On March 8, 2016, we learnt that Omeros Corporation (NASDAQ:OMER) had kicked off a phase III for its lead human monoclonal antibody, OMS721. The drug is one of real interest in a subset of the biotech space, specifically that which focuses on an extremely rare condition called atypical hemolytic uremic syndrome (aHUS). The condition, which we’ll go into in a little more detail shortly, affects less than 1 in 10,000 individuals in the US, and only has one approved drug available to sufferers. Its rarity isn’t what drives interest, however. It’s the cost of the currently available SOC that’s interesting, and in turn, the potential revenue pool available to Omeros if it can get OMS721 approved and commercialized in the US and Europe. The current SOC in question is Alexion Pharmaceuticals, Inc.’s (NASDAQ:ALXN) Soliris. Those familiar with the biotech space will remember Alexion failing to get an FDA nod for a rheumatoid arthritis indication, and quickly switching to the aHUS indication, for which it received both FDA and EMA approval back in 2011. The company charges between $400,000 and $500,000 annually for the drug, making it the most expensive drug in the world – as a small note, there is another drug that is more expensive, Uniqure NV’s (NASDAQ:QURE) Glybera, but this is only a once dose administration, whereas Soliris is a recurring therapy.
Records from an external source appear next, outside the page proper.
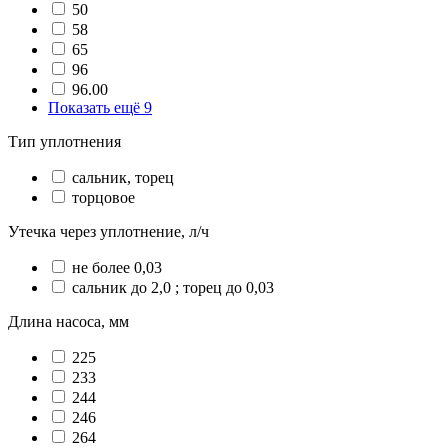
50
58
65
96
96.00
Показать ещё 9
Тип уплотнения
сальник, торец
торцовое
Утечка через уплотнение, л/ч
не более 0,03
сальник до 2,0 ; торец до 0,03
Длина насоса, мм
225
233
244
246
264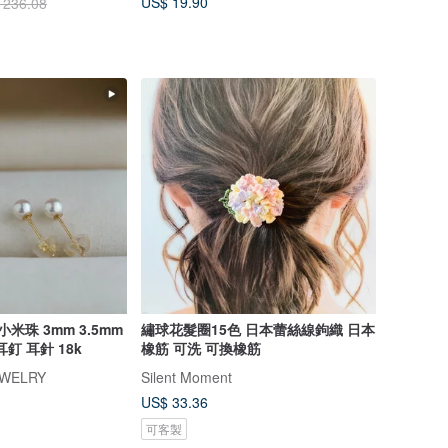
US$ 19.90
 236.08
米珠 3mm 3.5mm
繡球花髮圈15色 日本蕾絲線鉤織 日本
耳釘 耳針 18k
橡筋 可洗 可換橡筋
EWELRY
Silent Moment
US$ 33.36
可客製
The important thing here is that with approval comes a circa $5 billion potential annual revenues for Omeros – a far cry from the $13 million it generated from sales of its only approved product, Omidria, a cataract surgery pain therapy.
So, how does the drug work?
In aHUS, an element of a patient’s immune system called the complement system is excessively active. The complement system is a sort of booster system to the immune system. It makes certain parts of the immune system – antibodies, phagocytes, etc. – extra powerful, and in turn, improves their ability to clear pathogens. Excessive and uncontrollable activation, however, as is the case in aHUS, leads to what’s called thrombotic microangiopathy (TMA). TMA creates blood clots where there should be no blood clots, with obvious ramifications – stroke, heart attack, brain hemorrhage, to name just a few.
OMS271 (through a particularly complicated process that we won’t go into which we wont go into too much detail here) inhibits the complement system. Through this inhibition, Omeros hopes it can mitigate the excessive activation, and in turn, the blood clots that lead to the condition’s characterizing symptoms.
What should we be looking for in the phase III, and what are some potential milestones/catalysts/timeframes?
There’s an ongoing phase II that the company expects to begin wrapping up during the second half of this year, and management has stated it expects to transfer some of the patients from this phase II directly onto the pivotal phase III. This is a good thing, as assuming the FDA allows it (and there is no reason to think it won’t), Omeros can transfer the best performing patients on to the phase III and get off to a running start. Enrollment should begin during the third quarter of the year, and this is the first major milestone. A catalyst that may or may not arise before the enrollment starts is the release of topline from the already mentioned phase II. Whenever it comes (again, expect Q3 2015), expect some upside. That the company has already pledged the initiation of a phase III suggests positive data, and interim and primary completion data back up this hypothesis. Beyond these, we’re looking to interim analysis of the phase III. It probably wont last more than twelve months due to the severity of this condition, so mid to late 2017 looks consistent with the timeframe. Additionally, Omeros is running for accelerated approval, which could speed things up considerably. Basically, if the company can produce data (even interim data) that suggests clinical benefit over a currently available treatment, in this instance, Soliris, it can submit for approval while trials are ongoing.
So what’s the takeaway? That Omeros has just kicked off what might turn out to be it’s look-back trial. That is, the trial we look back on as the one that catapults it from a small cap biotech to a big player in the space. There’s still a long way to go, but accelerated approval could shorten path to approval considerably. One to watch, with all eyes on enrollment.